Items from a data source:
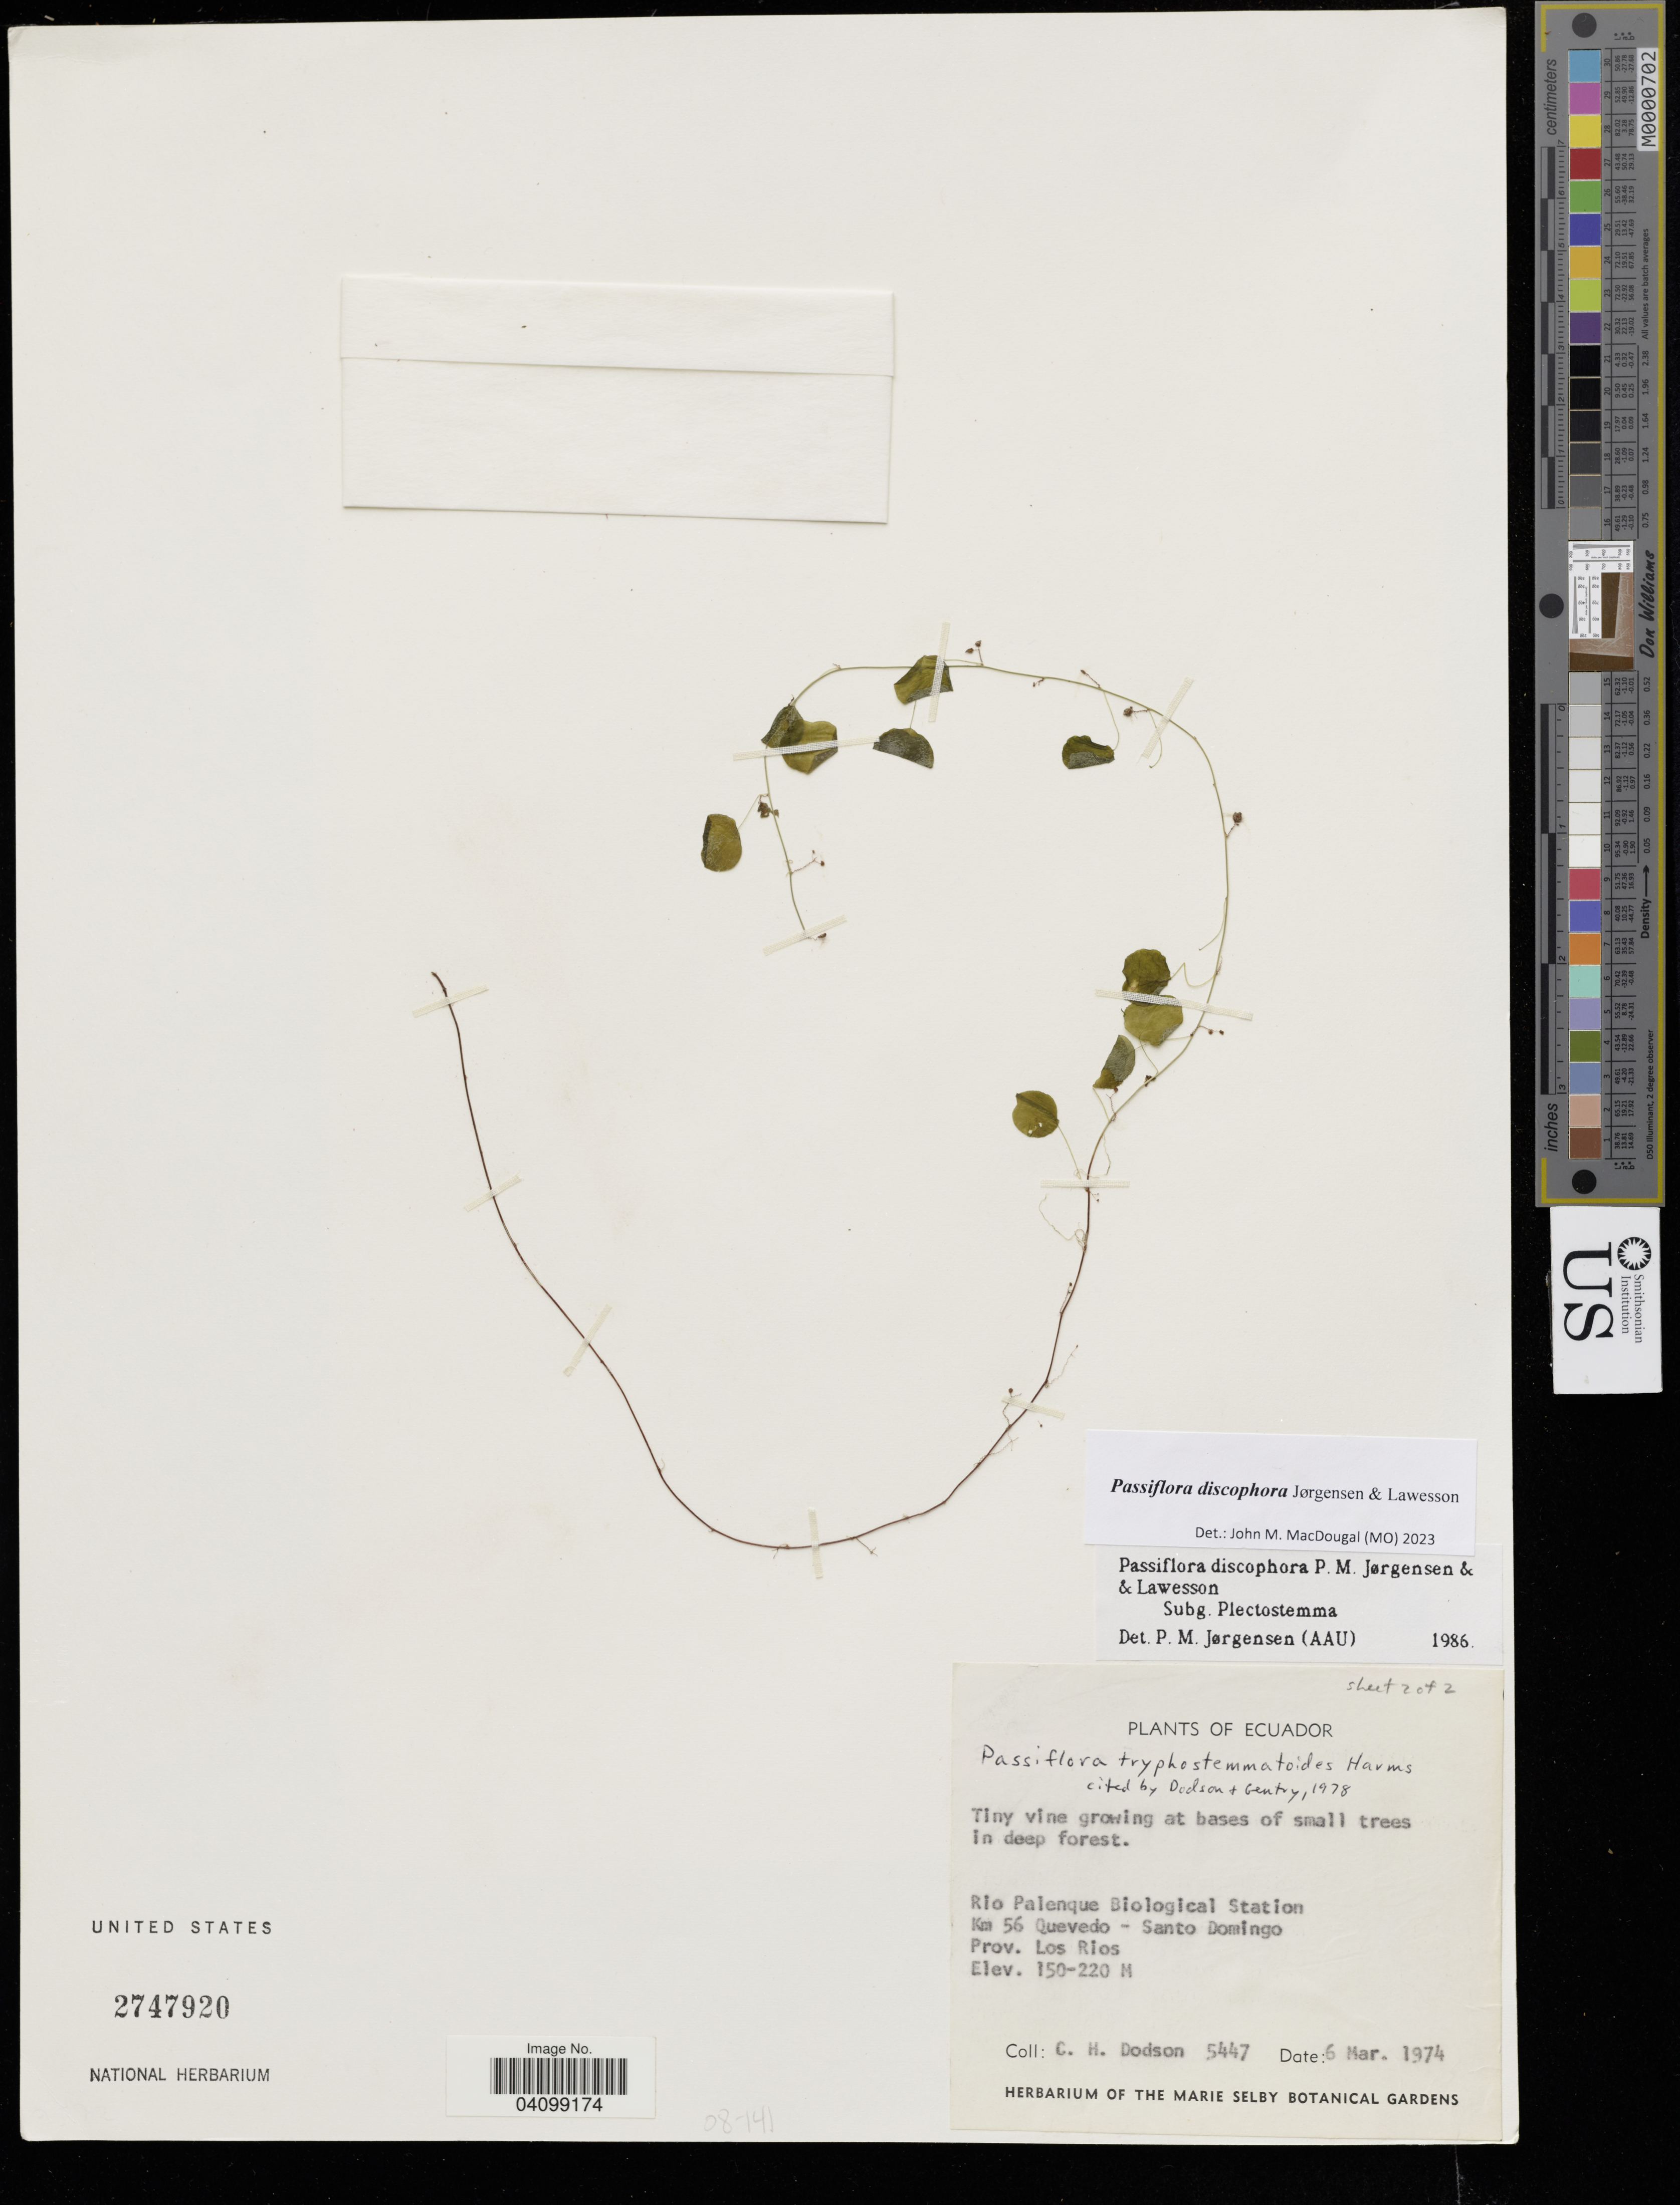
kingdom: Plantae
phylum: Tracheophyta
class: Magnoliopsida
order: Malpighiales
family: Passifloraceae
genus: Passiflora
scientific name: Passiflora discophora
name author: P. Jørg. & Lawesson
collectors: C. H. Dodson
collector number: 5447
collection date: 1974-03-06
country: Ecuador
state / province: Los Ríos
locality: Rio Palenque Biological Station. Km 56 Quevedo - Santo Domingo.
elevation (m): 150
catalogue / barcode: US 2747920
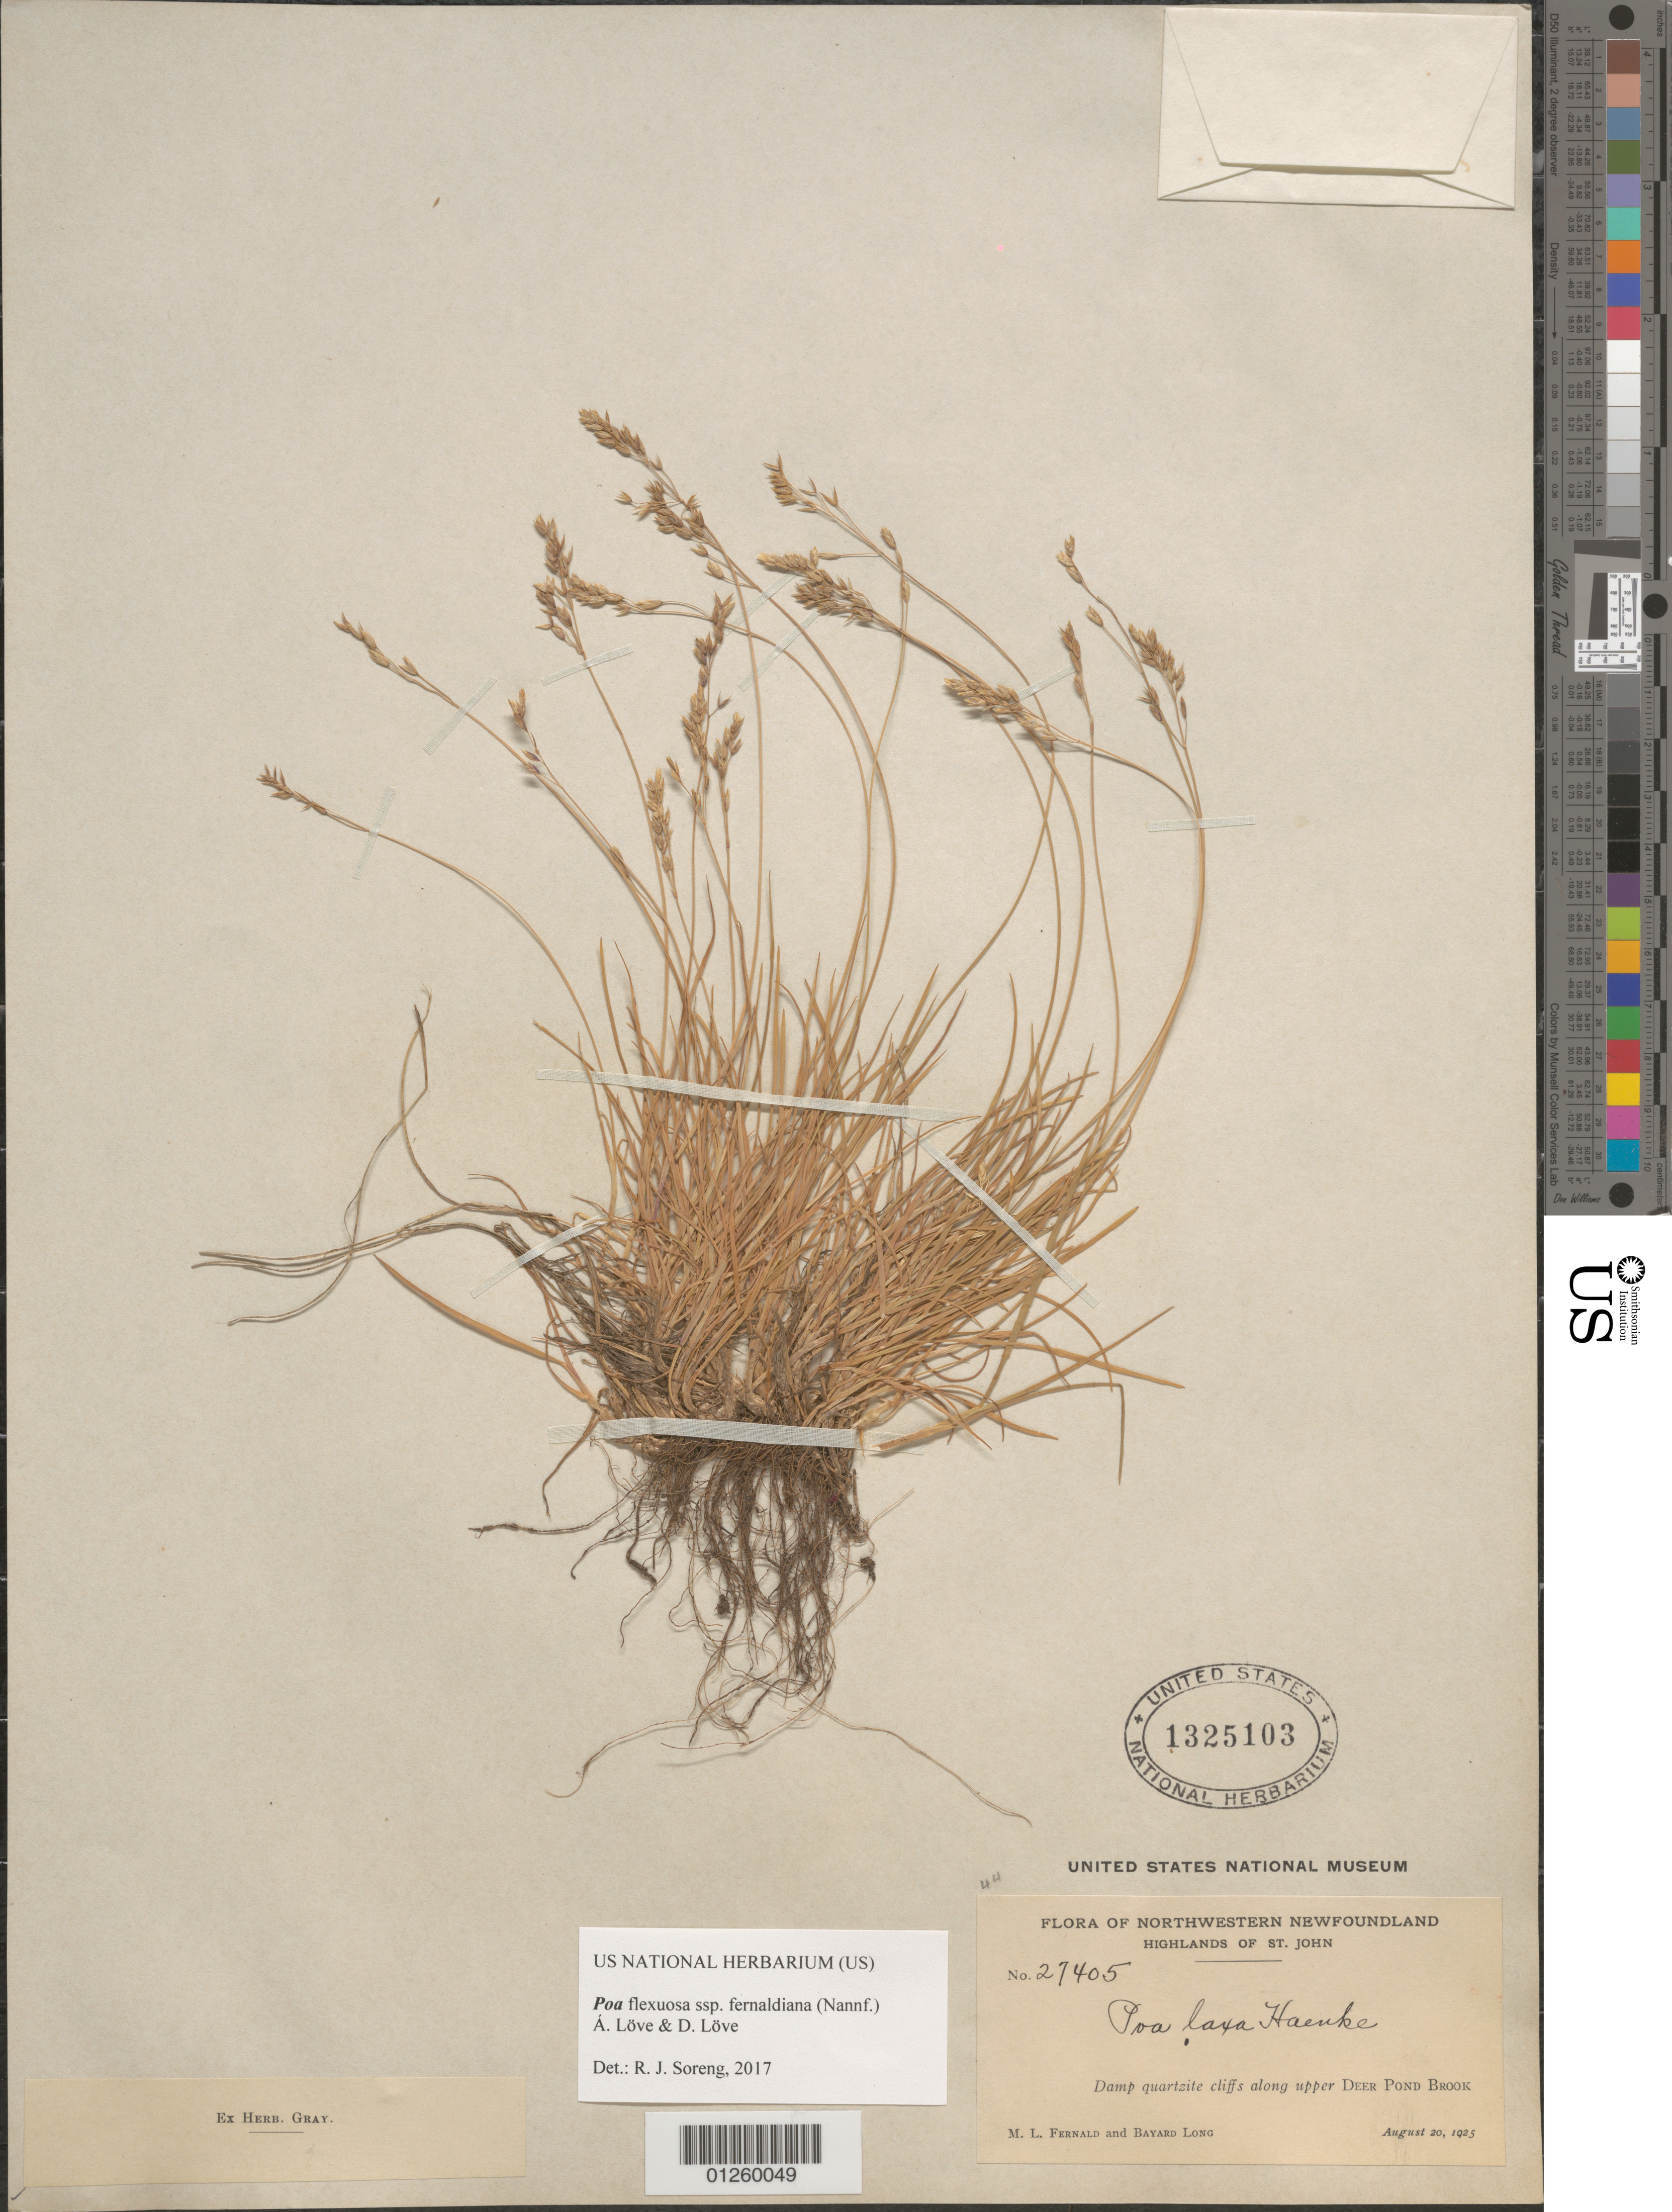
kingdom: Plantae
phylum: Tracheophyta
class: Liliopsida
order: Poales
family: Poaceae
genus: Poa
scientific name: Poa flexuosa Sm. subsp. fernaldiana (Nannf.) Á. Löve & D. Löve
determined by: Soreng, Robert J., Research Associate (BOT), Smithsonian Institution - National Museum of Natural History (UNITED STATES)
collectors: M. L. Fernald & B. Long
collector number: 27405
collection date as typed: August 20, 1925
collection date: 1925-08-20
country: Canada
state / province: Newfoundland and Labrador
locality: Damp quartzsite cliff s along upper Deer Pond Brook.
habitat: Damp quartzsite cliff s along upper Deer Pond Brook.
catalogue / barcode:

- **DESCRIPTION OF THE TASK**:
Rewrite the listing above, swapping each "collectors" for "collected by" and changing nothing else. Leave the pictures out of your version.

- **EXPECTED ANSWER**:
kingdom: Plantae
phylum: Tracheophyta
class: Magnoliopsida
order: Malpighiales
family: Passifloraceae
genus: Passiflora
scientific name: Passiflora discophora
name author: P. Jørg. & Lawesson
collected by: C. H. Dodson
collector number: 5447
collection date: 1974-03-06
country: Ecuador
state / province: Los Ríos
locality: Rio Palenque Biological Station. Km 56 Quevedo - Santo Domingo.
elevation (m): 150
catalogue / barcode: US 2747920
kingdom: Plantae
phylum: Tracheophyta
class: Liliopsida
order: Poales
family: Poaceae
genus: Poa
scientific name: Poa flexuosa Sm. subsp. fernaldiana (Nannf.) Á. Löve & D. Löve
determined by: Soreng, Robert J., Research Associate (BOT), Smithsonian Institution - National Museum of Natural History (UNITED STATES)
collected by: M. L. Fernald & B. Long
collector number: 27405
collection date as typed: August 20, 1925
collection date: 1925-08-20
country: Canada
state / province: Newfoundland and Labrador
locality: Damp quartzsite cliff s along upper Deer Pond Brook.
habitat: Damp quartzsite cliff s along upper Deer Pond Brook.
catalogue / barcode:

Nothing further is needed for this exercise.